- _Problem to solve_: Could you copy word for word everything in the forum thread about Sophie below, from "## danielb (May" down to "(Oct 6, 2007)"?

# Sophie knows...



## nbdyuknow (Apr 10, 2007)

...how to stay warm and cozy now that the Chicago winter weather has arrived!


----------



## Maggie-NC (Jun 22, 2005)

Bill, your posts about the beautiful Sophie always delight me but I think this one was the best yet. She is one smart little girl. Thanks so much.


----------



## Charis (Feb 11, 2007)

Where's the image? I can't see it.


----------



## TAWhatley (Mar 6, 2001)

Charis said:


> Where's the image? I can't see it.


I had already notified our tech support earlier today that there is a problem with attachments again. Hopefully the photo will be viewable shortly.

Terry


----------



## John_D (Jan 24, 2002)

Charis said:


> Where's the image? I can't see it.


Nor me, having tried four different browsers 

Aaaaaaaah - just saw Terry's post

John


----------



## Maggie-NC (Jun 22, 2005)

Well, it is worth waiting for. I saw it before it made its disappearing act.


----------



## danielb (May 27, 2008)

Great picture. As you might have noticed we had some issues with attachments but we have resolved them. If you encounter such issues in the future feel free to contact me directly via the "contact us" link at the foot of the page


----------



## Dezirrae (Oct 6, 2007)

Makes me feel warm just looking at the picture  Always knew Sophie was a smart cookie!


----------



## Lovebirds (Sep 6, 2002)

What a great picture!! That Sophie is one LUCKY bird!!


----------



## Charis (Feb 11, 2007)

Lovebirds said:


> What a great picture!! That Sophie is one LUCKY bird!!


She sure is! All Pigeons should be so lucky.
Now we know how to answer when members ask if they should heat their loft when it's really cold...the Pigeons would really appreciate the warmth.


----------



## Ivor (May 12, 2008)

What a lovely picture, my Jorgito likes to go to the window when is sunny, but now I got more ideas. 

Thank you for the pic, and tell Sophie that she looks adorable.


----------



## John_D (Jan 24, 2002)

danielb said:


> Great picture. As you might have noticed we had some issues with attachments but we have resolved them. If you encounter such issues in the future feel free to contact me directly via the "contact us" link at the foot of the page


Well sorted, Daniel 

And what a beautiful pic for a card that would be!

- _Data supplied_:
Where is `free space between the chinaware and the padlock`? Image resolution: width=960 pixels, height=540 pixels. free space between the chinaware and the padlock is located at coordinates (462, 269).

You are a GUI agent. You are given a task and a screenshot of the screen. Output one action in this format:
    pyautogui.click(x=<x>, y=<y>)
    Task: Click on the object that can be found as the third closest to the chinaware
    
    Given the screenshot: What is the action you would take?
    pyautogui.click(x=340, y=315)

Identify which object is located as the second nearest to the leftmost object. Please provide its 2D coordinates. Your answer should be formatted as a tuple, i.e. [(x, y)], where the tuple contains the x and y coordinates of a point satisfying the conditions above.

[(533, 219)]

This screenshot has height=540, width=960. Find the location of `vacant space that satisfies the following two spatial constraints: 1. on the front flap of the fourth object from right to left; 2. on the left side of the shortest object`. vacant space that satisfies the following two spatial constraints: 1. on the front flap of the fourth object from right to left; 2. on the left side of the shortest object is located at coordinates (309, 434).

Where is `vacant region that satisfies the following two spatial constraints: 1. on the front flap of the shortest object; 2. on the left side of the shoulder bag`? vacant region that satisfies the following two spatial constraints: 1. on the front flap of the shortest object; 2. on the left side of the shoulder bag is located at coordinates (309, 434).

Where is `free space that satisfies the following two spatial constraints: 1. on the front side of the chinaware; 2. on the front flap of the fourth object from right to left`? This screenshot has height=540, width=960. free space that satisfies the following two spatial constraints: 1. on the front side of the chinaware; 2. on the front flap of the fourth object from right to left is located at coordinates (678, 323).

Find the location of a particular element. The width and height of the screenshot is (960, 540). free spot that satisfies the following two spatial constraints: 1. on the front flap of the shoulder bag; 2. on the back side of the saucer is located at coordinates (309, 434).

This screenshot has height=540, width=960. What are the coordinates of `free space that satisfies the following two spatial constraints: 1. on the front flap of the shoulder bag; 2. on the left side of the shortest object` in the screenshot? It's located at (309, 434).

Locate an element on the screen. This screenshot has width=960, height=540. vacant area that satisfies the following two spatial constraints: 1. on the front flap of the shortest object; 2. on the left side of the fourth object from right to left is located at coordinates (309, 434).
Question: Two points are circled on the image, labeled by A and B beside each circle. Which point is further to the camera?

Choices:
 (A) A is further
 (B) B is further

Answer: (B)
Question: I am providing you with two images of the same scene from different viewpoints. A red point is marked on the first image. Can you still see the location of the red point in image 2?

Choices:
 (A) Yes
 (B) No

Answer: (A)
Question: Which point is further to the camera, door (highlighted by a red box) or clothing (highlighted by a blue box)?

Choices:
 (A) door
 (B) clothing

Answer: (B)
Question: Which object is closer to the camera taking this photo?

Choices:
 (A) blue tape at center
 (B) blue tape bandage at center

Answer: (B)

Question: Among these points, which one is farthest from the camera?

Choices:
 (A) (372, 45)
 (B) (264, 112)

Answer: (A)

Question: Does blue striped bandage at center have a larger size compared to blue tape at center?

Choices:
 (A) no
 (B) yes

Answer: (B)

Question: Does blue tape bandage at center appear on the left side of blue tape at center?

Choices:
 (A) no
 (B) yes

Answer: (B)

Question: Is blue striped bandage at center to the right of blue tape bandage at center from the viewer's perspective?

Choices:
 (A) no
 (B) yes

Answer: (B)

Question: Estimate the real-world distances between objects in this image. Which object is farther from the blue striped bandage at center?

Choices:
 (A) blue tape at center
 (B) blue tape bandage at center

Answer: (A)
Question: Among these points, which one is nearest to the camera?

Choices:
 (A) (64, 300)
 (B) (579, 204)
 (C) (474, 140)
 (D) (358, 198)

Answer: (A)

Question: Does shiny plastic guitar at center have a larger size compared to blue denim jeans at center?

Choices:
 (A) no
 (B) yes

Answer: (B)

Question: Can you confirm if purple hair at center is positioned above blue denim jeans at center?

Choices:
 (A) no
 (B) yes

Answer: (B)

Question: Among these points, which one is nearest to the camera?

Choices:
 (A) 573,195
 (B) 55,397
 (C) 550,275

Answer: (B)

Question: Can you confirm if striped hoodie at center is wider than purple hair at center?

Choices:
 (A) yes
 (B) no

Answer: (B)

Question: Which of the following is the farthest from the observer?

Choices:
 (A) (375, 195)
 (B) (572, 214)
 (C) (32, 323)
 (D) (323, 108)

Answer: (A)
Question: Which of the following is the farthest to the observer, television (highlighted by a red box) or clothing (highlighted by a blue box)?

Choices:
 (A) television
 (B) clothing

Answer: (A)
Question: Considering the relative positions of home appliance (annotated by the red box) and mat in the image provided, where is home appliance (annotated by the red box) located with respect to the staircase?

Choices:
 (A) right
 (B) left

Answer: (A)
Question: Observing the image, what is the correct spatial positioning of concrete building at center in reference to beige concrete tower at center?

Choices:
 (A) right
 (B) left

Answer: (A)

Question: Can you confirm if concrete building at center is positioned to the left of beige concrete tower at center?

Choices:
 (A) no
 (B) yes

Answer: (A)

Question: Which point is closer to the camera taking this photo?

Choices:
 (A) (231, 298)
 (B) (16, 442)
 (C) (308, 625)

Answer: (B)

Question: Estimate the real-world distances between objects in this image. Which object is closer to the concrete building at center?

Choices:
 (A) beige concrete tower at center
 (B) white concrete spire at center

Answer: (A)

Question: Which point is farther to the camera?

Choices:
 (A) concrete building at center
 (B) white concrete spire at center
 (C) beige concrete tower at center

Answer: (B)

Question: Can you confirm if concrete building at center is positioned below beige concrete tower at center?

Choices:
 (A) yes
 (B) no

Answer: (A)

- _Response_:
## danielb (May 27, 2008)

Great picture. As you might have noticed we had some issues with attachments but we have resolved them. If you encounter such issues in the future feel free to contact me directly via the "contact us" link at the foot of the page


----------



## Dezirrae (Oct 6, 2007)